> SOURCE TEXT
* * * *

CORDIS - EU research results

Bio-Inspired Glycan-NanoProbes as Antimicrobial Pro-Drugs

Periodic Reporting for period 1 - BioNanoProbes (Bio-Inspired Glycan-NanoProbes as Antimicrobial Pro-Drugs)

Reporting period: 2019-05-01 to 2021-04-30

Antimicrobial resistance (AMR) is a recognized global challenge. Tools for bacterial detection can combat AMR by facilitating evidence-based antibiotic prescribing, thus avoiding empirical use that can contribute to the spread of resistance. Unfortunately, traditional culture-based identification methods take at least a day, while emerging alternatives are limited by high cost and requirement for skilled operators. The proposal “Bio-inspired glycan-nanoprobes as antimicrobial prodrugs” (BioNanoProbes) has evaluated glycan-CDots as tools for rapid detection of specific bacteria, establishing their viability, together with the quantum photonic sensor (QPS) detection developed by our industrial partner Fluoretiq, as the basis for a rapid diagnostic method. There is no doubt that success in this endeavour can have a major impact in organic synthesis, glycobiology, molecular medicine and drug discovery.
Owing to the urgent for novel antimicrobials that target specific bacterial populations, objectives of this Marie Sklodowska Curie Action (MSCA) have been to develop of new chemical tools that can be used to label bacteria and/or delivery of antimicrobial drugs. The novelty of this approach lies not only in the synthetic schemes, but also in the approach and their potential biological applications of the proposed bio-inspired glyco-nanoprobes as antimicrobial pro-drugs.
In summary, the proposed work represents an ambitious and wide ranging multi- and interdisciplinary research programme aimed at developing the next generation of antimicrobials to overcome antibiotic resistance.

* * * *

Saved entries:
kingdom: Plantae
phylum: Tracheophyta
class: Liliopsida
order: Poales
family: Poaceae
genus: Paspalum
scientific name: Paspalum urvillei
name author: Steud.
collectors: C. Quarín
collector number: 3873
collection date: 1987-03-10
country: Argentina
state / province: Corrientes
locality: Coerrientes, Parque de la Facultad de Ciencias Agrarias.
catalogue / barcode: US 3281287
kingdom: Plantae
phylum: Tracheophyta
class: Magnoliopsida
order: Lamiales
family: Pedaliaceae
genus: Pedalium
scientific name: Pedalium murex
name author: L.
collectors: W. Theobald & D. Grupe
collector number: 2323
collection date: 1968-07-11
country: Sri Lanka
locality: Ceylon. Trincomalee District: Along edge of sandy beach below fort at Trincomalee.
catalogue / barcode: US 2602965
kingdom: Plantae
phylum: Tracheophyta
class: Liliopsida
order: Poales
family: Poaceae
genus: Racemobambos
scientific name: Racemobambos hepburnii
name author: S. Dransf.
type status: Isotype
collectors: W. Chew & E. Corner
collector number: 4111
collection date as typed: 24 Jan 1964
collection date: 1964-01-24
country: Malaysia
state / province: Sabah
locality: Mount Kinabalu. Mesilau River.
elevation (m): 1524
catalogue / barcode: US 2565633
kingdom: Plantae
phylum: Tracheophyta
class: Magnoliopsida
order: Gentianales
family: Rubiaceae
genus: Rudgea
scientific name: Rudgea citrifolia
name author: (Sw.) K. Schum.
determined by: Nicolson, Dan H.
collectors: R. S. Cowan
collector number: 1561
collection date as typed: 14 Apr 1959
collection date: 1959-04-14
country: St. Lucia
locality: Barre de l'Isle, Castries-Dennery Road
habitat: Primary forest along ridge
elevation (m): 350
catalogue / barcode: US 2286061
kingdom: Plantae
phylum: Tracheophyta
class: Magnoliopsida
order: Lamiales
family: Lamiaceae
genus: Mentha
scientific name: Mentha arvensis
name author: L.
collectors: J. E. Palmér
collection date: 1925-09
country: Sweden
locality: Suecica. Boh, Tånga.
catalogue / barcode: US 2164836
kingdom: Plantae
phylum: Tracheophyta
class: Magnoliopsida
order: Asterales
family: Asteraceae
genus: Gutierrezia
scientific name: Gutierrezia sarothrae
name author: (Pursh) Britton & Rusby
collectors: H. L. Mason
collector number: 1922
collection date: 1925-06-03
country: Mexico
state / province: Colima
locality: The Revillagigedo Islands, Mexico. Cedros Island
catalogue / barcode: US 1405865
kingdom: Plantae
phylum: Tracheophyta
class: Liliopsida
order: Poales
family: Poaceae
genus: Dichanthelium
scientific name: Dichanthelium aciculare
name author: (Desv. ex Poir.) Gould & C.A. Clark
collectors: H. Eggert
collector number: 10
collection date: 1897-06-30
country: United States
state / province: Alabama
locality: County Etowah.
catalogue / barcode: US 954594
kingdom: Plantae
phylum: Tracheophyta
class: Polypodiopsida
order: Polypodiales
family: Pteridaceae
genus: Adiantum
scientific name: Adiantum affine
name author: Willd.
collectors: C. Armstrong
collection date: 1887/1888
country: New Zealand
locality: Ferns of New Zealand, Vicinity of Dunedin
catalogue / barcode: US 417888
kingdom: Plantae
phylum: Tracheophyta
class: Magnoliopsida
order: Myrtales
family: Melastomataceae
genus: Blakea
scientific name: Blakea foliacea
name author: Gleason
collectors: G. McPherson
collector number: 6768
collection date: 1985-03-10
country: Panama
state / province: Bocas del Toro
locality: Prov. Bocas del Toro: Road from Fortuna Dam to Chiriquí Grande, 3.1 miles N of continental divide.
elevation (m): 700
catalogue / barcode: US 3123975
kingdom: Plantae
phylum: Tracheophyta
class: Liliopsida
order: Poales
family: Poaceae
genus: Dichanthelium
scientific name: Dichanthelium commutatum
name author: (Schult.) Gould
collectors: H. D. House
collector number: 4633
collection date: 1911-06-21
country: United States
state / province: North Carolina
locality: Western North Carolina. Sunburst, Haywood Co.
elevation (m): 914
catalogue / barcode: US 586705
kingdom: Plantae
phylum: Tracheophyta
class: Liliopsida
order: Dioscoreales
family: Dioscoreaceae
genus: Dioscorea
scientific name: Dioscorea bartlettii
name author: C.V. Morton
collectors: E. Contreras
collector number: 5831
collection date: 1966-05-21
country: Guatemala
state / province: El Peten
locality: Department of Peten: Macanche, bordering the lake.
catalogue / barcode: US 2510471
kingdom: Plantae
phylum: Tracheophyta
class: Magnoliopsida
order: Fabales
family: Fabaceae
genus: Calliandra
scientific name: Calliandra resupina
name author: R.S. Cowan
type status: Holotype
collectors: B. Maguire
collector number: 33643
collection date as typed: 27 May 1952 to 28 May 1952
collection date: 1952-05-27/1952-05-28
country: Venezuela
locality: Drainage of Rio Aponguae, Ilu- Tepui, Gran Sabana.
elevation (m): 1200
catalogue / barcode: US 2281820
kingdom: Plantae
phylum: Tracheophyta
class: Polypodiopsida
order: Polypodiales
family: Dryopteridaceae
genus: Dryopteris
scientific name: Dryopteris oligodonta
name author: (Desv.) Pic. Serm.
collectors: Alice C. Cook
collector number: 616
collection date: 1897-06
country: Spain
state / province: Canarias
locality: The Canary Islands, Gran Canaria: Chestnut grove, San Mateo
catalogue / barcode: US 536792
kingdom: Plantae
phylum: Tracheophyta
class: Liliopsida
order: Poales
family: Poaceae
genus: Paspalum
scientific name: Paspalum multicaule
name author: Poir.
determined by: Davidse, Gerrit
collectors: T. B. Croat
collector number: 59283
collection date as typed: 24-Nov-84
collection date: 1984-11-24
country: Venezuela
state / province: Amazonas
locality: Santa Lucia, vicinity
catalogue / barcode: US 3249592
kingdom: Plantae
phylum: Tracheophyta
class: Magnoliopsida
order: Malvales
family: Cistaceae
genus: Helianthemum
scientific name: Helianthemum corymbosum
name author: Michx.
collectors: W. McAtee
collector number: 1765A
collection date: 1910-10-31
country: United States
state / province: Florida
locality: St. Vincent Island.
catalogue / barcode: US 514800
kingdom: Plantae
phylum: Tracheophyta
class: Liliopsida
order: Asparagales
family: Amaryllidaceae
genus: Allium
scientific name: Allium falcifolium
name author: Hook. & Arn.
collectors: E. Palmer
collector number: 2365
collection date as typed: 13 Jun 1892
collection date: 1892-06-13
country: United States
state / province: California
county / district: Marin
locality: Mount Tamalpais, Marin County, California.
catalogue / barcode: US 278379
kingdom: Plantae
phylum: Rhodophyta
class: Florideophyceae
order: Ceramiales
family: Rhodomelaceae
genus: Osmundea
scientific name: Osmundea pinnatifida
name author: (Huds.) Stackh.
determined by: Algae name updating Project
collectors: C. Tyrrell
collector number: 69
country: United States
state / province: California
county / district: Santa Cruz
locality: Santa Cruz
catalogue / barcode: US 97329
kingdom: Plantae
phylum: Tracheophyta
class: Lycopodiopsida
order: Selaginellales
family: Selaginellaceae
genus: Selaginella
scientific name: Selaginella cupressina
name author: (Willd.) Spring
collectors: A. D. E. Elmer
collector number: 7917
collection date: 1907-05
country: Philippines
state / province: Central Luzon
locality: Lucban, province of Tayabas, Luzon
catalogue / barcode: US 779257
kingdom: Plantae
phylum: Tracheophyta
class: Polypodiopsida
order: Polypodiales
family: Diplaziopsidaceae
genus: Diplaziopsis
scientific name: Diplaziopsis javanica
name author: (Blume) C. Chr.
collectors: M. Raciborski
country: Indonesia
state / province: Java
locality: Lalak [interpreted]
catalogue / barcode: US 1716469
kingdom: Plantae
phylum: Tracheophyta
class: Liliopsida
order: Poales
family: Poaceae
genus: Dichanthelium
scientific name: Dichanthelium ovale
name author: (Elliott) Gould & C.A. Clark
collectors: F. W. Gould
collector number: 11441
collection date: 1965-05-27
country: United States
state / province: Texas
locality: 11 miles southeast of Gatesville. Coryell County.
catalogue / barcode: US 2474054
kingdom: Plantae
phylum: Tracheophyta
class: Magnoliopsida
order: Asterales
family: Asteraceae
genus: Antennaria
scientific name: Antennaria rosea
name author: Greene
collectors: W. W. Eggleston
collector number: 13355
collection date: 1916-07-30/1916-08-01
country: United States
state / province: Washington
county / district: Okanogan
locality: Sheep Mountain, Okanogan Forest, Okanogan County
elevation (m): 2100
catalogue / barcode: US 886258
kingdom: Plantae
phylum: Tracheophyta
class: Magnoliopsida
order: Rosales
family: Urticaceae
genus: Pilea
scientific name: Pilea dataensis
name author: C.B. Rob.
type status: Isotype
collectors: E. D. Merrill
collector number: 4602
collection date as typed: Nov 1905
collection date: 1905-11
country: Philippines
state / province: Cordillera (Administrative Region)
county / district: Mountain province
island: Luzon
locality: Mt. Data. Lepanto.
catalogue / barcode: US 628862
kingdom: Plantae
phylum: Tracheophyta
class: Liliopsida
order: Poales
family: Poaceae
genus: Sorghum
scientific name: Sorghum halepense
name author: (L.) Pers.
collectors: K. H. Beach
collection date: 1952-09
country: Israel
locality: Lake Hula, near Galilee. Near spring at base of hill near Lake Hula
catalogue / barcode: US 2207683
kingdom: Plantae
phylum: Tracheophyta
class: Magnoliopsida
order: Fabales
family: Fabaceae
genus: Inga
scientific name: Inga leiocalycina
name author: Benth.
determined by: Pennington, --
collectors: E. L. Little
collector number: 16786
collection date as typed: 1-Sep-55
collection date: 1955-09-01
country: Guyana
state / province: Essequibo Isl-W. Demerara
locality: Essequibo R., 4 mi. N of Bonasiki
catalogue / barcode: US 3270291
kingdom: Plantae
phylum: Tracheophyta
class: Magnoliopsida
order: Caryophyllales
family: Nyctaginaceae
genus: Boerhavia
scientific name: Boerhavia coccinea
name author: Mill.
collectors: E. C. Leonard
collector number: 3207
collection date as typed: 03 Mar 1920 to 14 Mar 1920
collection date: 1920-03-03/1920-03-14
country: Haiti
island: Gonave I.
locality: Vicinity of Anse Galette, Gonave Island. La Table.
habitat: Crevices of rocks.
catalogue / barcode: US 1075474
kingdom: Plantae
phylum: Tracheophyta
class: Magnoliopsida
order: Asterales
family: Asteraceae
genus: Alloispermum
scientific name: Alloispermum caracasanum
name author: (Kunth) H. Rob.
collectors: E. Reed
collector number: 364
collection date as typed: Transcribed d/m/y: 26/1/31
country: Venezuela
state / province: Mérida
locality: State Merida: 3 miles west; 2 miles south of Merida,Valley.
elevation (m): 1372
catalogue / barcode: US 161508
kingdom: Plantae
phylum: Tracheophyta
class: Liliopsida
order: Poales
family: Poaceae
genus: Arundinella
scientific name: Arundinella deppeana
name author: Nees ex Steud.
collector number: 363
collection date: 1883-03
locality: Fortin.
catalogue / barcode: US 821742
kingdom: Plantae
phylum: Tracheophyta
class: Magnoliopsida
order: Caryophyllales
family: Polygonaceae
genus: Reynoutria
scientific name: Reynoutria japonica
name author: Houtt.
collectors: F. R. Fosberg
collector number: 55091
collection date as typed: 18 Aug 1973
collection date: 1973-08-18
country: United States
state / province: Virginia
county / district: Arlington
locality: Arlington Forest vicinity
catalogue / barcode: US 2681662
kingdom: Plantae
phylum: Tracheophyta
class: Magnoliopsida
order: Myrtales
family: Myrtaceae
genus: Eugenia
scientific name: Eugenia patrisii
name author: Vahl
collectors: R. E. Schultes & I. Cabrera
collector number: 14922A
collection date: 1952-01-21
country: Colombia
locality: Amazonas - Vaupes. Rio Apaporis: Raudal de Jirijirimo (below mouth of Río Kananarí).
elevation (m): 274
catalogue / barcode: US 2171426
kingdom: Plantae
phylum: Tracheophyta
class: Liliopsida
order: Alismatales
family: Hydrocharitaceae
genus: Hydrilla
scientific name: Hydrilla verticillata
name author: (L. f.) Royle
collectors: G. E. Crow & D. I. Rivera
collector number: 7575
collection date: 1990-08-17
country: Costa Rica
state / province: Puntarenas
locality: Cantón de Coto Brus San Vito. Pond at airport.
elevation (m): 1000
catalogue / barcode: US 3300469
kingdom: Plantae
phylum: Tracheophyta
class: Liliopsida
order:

* * * *

> EXERCISE DIRECTIONS
In the project report, reproduce the passage that begins with the words "Owing to the" and ends with "as antimicrobial pro-drugs.", substituting "molecular tools" for "chemical tools".

> RESPONSE TO THIS EXERCISE
Owing to the urgent for novel antimicrobials that target specific bacterial populations, objectives of this Marie Sklodowska Curie Action (MSCA) have been to develop of new molecular tools that can be used to label bacteria and/or delivery of antimicrobial drugs. The novelty of this approach lies not only in the synthetic schemes, but also in the approach and their potential biological applications of the proposed bio-inspired glyco-nanoprobes as antimicrobial pro-drugs.